Death of a poet
Sam White
Paris The death of Jacques Brel produced such striking outward signs of national mourning that one was almost surprised to see that the flags on public buildings were not at half mast. It was one of those reactions which the French reserve only for their greatest men, usually for their most famous writers, and it was therefore especially striking that the object of such genuine veneration so accurately reflected in the black headlines and pages of commentary in the French press should have been a music-hall performer and a balladeer. And to make matters even more perplexing he was not even French but Belgian, and was not merely Belgian but Flemish Belgian where French is still considered a foreign even an enemy tongue.
One jokes about French linguistic imperialism or their effort to protect even an enemy French from the inroads of 'FrancAnglais' but the fact is that in Brel they discovered a pearl of a propagandist for their language in all its purity and subtlety. Uncharacteristically for the French, who like to carry their quarrels beyond the grave, the strife he stirred up with some of his anti-patriotic, anti-militarist, anticlerical and anti-bourgeois songs was stilled during the days following his death while newspapers ranging from the far right to the far left vied with each other in praising him.
This reached an almost embarrassing point so that some commentators were bound to point out the contradictions involved in so much praise being heaped on him from so many disparate quarters. Le Monde finally called a halt to this torrent of eulogy by writing: 'Jacques Brel was a poet, a great poet. He was also a man with his contradictions, his sufferings, his loves and his furies. Now let him rest in peace.' Another writer, this time in the Figaro, was driven to protest at what was by implication his own newspaper's attitude which he described as 'an attempt to bury Brel in a dinner jacket.'
Politicians, always expert at bodysnatching, also tried to get in on the act. Georges Marchais of the French Communist Party was quick off the mark by claiming Brel as his own. There was even a mass said for him by a priest who had become a close friend of his and who said of him: 'Brel certainly did not believe in things of the Church but he knew himself to be a child of God.' Leaving aside however all the exaggerations and intellectual burblings which his death provoked we get back to the essential fact concerning him as mentioned in Le Monde: 'He was a poet, a great poet'. As such he was in the great tradition of many French entertainers both past and present but he was superior to them in the quality of his lyrics. He never sagged into sentimentality and his imageryas well as his remarkable rhyming skill was wonderfully fresh and sharp. He made no concessions to his audience and he never sang down to them, whether he was performing in Paris's Olympia Music Hall or in provincial town halls. Nor did he have any of the physical attributes of a popular star: he was ungainly and had a distinctly horsy face.

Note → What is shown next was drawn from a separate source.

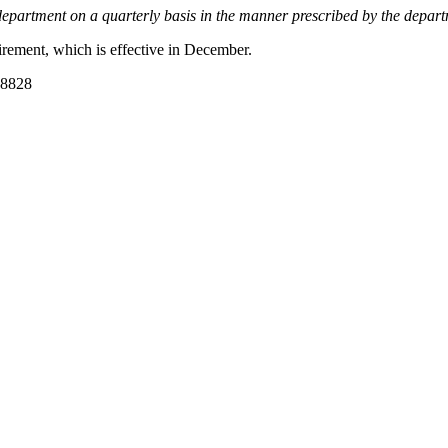
the department on a quarterly basis in the manner prescribed by the depar
irement, which is effective in December.
-8828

We are therefore left with his basic asset— the quality of his songs, the quality of his lyrics. The remarkable thing therefore is that these should have had such a wide national appeal, cutting across all class and educational barriers. This can only lead to the conclusion that the French are as a nation better educated in the use of their own language than the British, for example, are in theirs. It is not merely a matter of contrasting the quality of the lyrics of a Brel or a Brassens with the banality of most English popular songs, although that is significant enough. It is basically that a French intellectual. can communicate to a surprisingly wide audience and an English one to a surprisingly limited one. It is as though the French language well used is a unifying force while in Britain it tends to bear the stigmata of class distinction. Certainly it is my considered opinion that it is easier for Frenchmen of different classes and levels of education to communicate and to do so as equals than it is in Britain. It is, particularly, easier for writers who enjoy a much wider fame here than they do at home.
This, it seems to me, is one of the most interesting aspects of Brel's fame — that it should have been based on his use of the French language and on its enrichment. It should be remembered too that Brel was as well known in French-speaking Africa as he was in metropolitan France, making him something of a missionary in the cause of French linguistic imperialism — and a highly effective one. All in all Brel had reason to be grateful to his adopted country, and his adopted country had reason to be proud of him. They were a credit to each other.